SLAC Today logo

Peace Esonwune Receives Ashley Fellowship

(Photo - Peace Esonwune and her children)
Peace Esonwune is a mother of two and mentor of many. (Photo courtesy of Peace Esonwune.)

Peace Esonwune has been awarded the 2009-10 Alonzo W. Ashley Fellowship. The fellowship gives Esonwune a year of support to perform research in the Structural Molecular Biology division of the Stanford Synchrotron Radiation Lightsource in collaboration with the Joint Center for Structural Genomics, under the direction of JCSG's Herbert Axelrod. This is the first time that the Ashley award has been given to a student and not an in-house SLAC researcher.

"I'm proud to be working with Peace," Axelrod said. "She is hardworking, conscientious, and intelligent. Her research will be one of the first thesis projects from San Francisco State University that will involve X-ray crystallography."

Esonwune's projects will allow her to analyze data at SSRL to perform molecular modeling of proteins involved in biological energy cycles.

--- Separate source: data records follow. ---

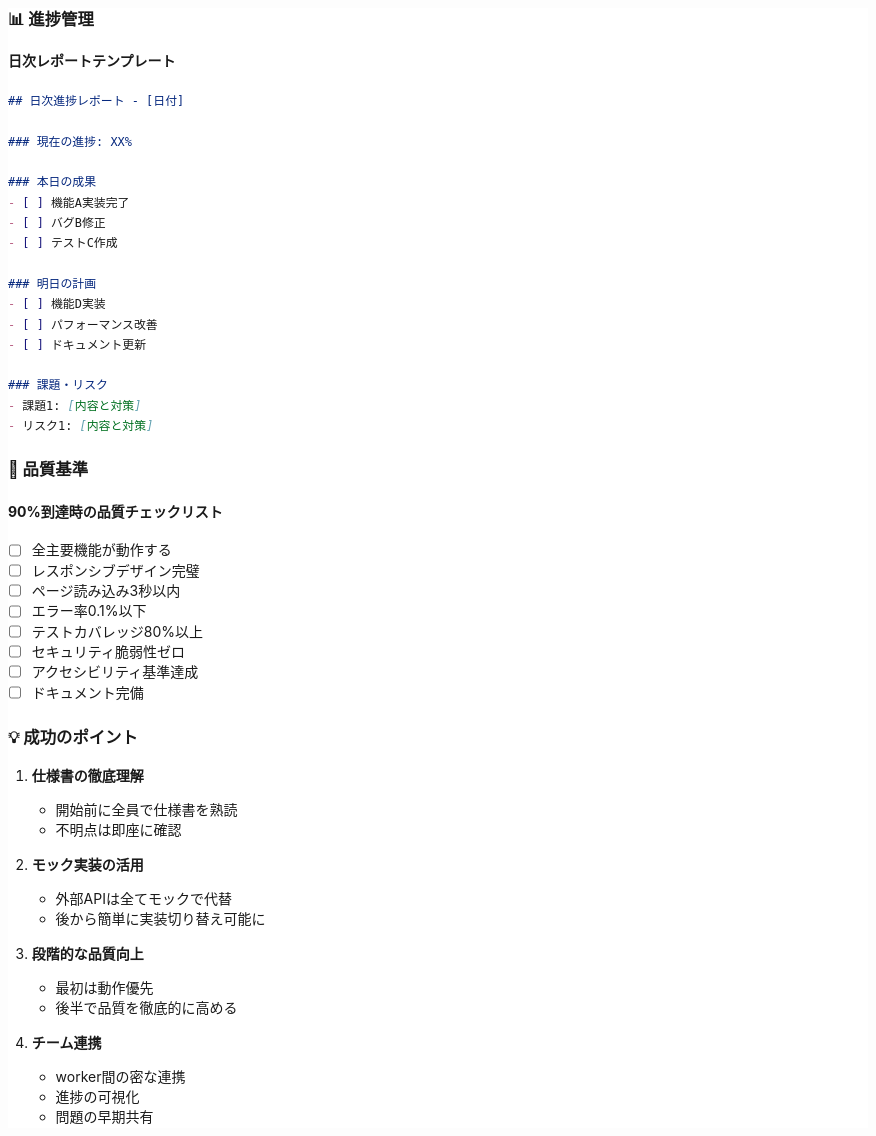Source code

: ### 📊 進捗管理

#### 日次レポートテンプレート
```markdown
## 日次進捗レポート - [日付]

### 現在の進捗: XX%

### 本日の成果
- [ ] 機能A実装完了
- [ ] バグB修正
- [ ] テストC作成

### 明日の計画
- [ ] 機能D実装
- [ ] パフォーマンス改善
- [ ] ドキュメント更新

### 課題・リスク
- 課題1: [内容と対策]
- リスク1: [内容と対策]
```

### 🎯 品質基準

#### 90%到達時の品質チェックリスト
- [ ] 全主要機能が動作する
- [ ] レスポンシブデザイン完璧
- [ ] ページ読み込み3秒以内
- [ ] エラー率0.1%以下
- [ ] テストカバレッジ80%以上
- [ ] セキュリティ脆弱性ゼロ
- [ ] アクセシビリティ基準達成
- [ ] ドキュメント完備

### 💡 成功のポイント

1. **仕様書の徹底理解**
   - 開始前に全員で仕様書を熟読
   - 不明点は即座に確認

2. **モック実装の活用**
   - 外部APIは全てモックで代替
   - 後から簡単に実装切り替え可能に

3. **段階的な品質向上**
   - 最初は動作優先
   - 後半で品質を徹底的に高める

4. **チーム連携**
   - worker間の密な連携
   - 進捗の可視化
   - 問題の早期共有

The project will shed light on a process in starch production in plants that could have future implications in bio-energy production.

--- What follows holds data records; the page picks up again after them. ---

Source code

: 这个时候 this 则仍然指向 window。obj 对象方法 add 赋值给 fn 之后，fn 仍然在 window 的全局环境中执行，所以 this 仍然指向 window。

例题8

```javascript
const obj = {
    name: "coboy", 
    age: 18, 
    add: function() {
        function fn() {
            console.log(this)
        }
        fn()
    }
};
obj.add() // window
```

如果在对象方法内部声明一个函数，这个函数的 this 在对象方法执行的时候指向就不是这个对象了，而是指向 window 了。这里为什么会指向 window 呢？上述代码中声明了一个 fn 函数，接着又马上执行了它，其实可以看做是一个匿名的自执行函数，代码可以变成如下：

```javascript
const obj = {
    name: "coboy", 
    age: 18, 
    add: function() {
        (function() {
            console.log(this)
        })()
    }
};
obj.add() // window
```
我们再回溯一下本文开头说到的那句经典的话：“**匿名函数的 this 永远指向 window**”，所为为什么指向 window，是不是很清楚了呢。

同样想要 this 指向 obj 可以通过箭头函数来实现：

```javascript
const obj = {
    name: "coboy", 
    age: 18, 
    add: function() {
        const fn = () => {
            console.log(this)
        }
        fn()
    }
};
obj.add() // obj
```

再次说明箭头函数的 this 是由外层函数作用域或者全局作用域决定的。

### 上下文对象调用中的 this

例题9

Esonwune said she hopes that this research will be part of her master's thesis for the Cell and Molecular Biology program at San Francisco State, where she is also working toward a minor in biotechnology. Esonwune has already finished the first step in her project by obtaining promising preliminary results from crystallizing the protein complex. In addition to a year's stipend, the fellowship provides a travel grant so she can attend a conference and present her project. The Ashley fellowship will allow Esonwune to learn and use vital structural biology imaging tools available at SSRL as well as talk with scientists from around the world.

"I already have the preliminary data, the conference will get the message out to fellow scientists," she said. "In the future, I want to advance my academic pursuit and get my PhD in a science or engineering field to help me become a better scientist and engineer as I take on more responsibilities," Esonwune said.

TThe Alonzo Ashley Fellowship honors Al Ashley, a physicist who spent 30 years at SLAC working to improve diversity in science and engineering. He supported aspiring researchers who wished to contribute to the scientific mission at SLAC but may not have had an avenue to do so. The recipient of the award must demonstrate devotion to the scientific mission at SLAC and a commitment to mentoring minorities and women in science or engineering.

Esonwune expressed her commitment to continue mentoring middle school students at an underperforming middle school in San Francisco.

"I want to encourage more girls, especially those who are under-represented, to pursue science," she said. "One of the advantages of the fellowship was that it recognizes the work I have done in this area."

""I want to express my gratitude to SLAC for giving me this opportunity to contribute in my little way to its vision of exploring frontier questions in science," Esonwune said. "And also, I want to say thank you to my supervisor and mentor, Herb Axelrod, and other individuals at SMB, JCSG, and other departments in SLAC who have been very supportive of me here."